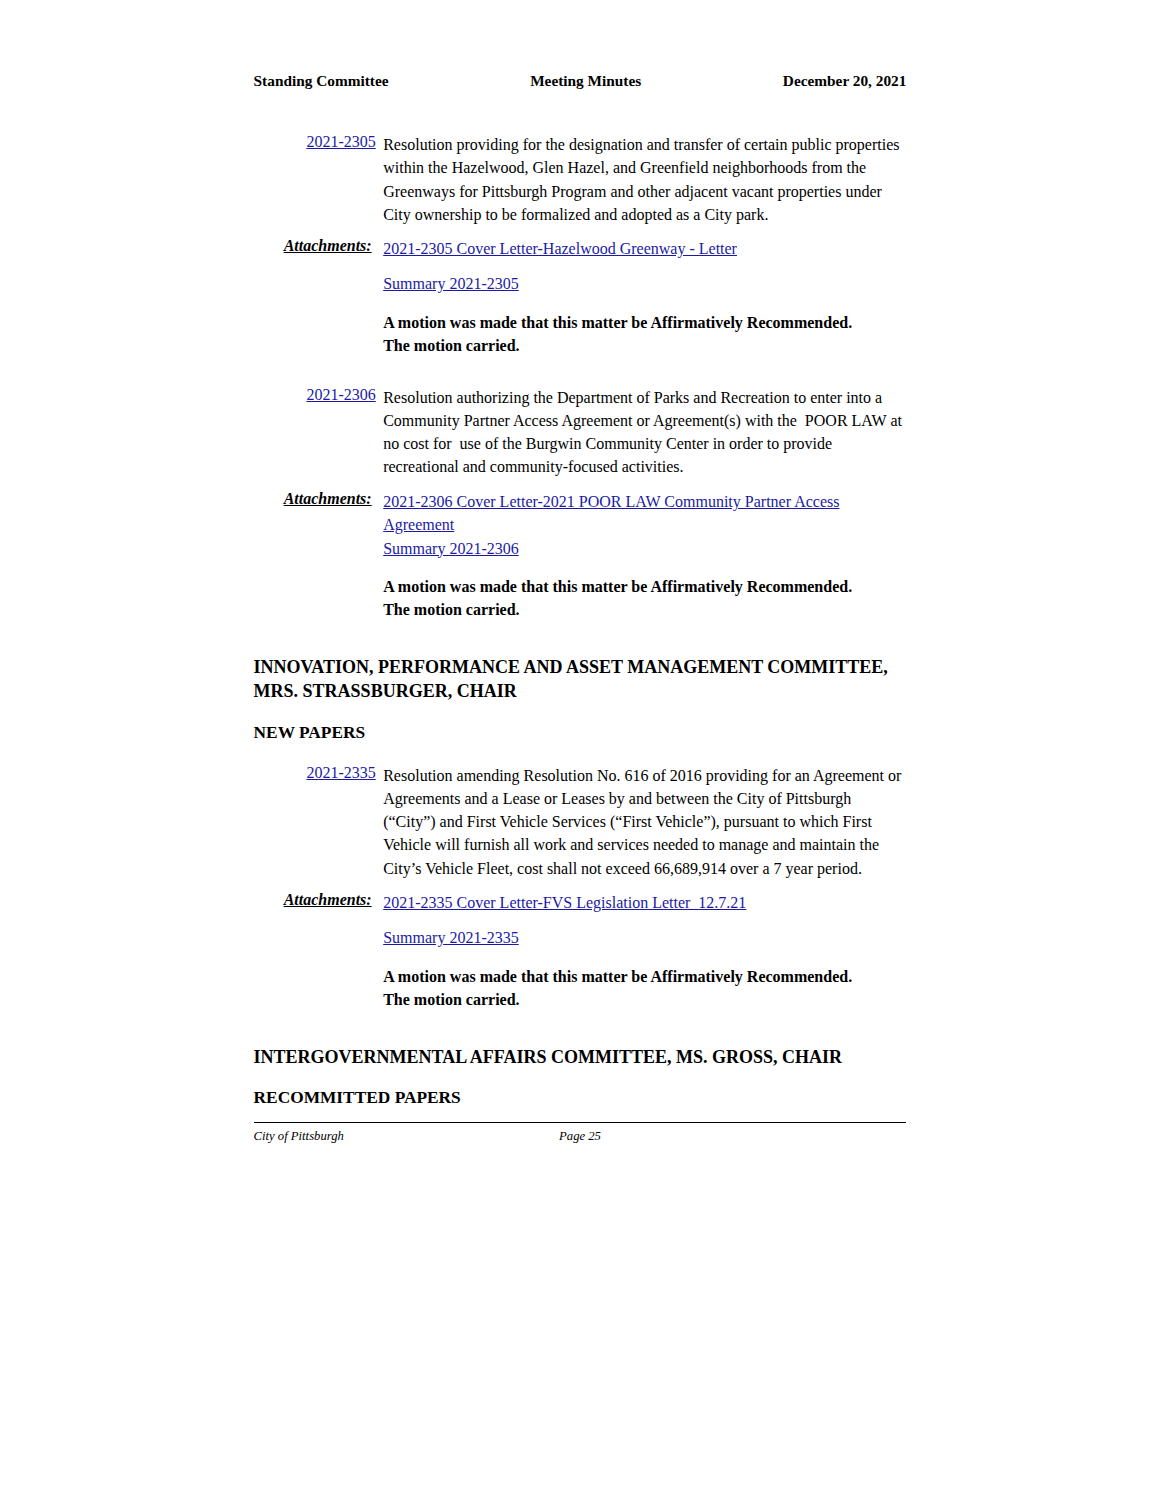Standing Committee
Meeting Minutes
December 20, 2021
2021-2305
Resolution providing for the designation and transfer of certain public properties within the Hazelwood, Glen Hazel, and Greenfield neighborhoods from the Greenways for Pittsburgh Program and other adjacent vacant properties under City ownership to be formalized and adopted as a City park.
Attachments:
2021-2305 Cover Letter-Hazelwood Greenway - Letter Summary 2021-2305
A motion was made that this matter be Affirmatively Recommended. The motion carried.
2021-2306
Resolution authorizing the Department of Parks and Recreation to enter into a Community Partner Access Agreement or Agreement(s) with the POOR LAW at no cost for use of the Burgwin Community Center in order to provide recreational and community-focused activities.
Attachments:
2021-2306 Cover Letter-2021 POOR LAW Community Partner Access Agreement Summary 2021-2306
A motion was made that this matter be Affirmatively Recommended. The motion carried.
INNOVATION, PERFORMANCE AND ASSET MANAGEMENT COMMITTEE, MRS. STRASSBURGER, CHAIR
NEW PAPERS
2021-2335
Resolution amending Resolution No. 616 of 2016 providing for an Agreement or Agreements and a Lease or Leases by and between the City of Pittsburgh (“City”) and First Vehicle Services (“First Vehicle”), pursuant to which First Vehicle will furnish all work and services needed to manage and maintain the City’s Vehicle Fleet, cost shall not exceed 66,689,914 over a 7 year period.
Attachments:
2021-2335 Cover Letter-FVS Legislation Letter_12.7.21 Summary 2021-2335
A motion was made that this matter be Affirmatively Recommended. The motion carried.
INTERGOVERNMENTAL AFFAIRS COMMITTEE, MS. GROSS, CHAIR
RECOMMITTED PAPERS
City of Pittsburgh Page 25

▸ **Problem statement**: Examine the entries and say how many of their lines hold the word "providing". No other words should accompany the number.

▸ **Response to this exercise**: 2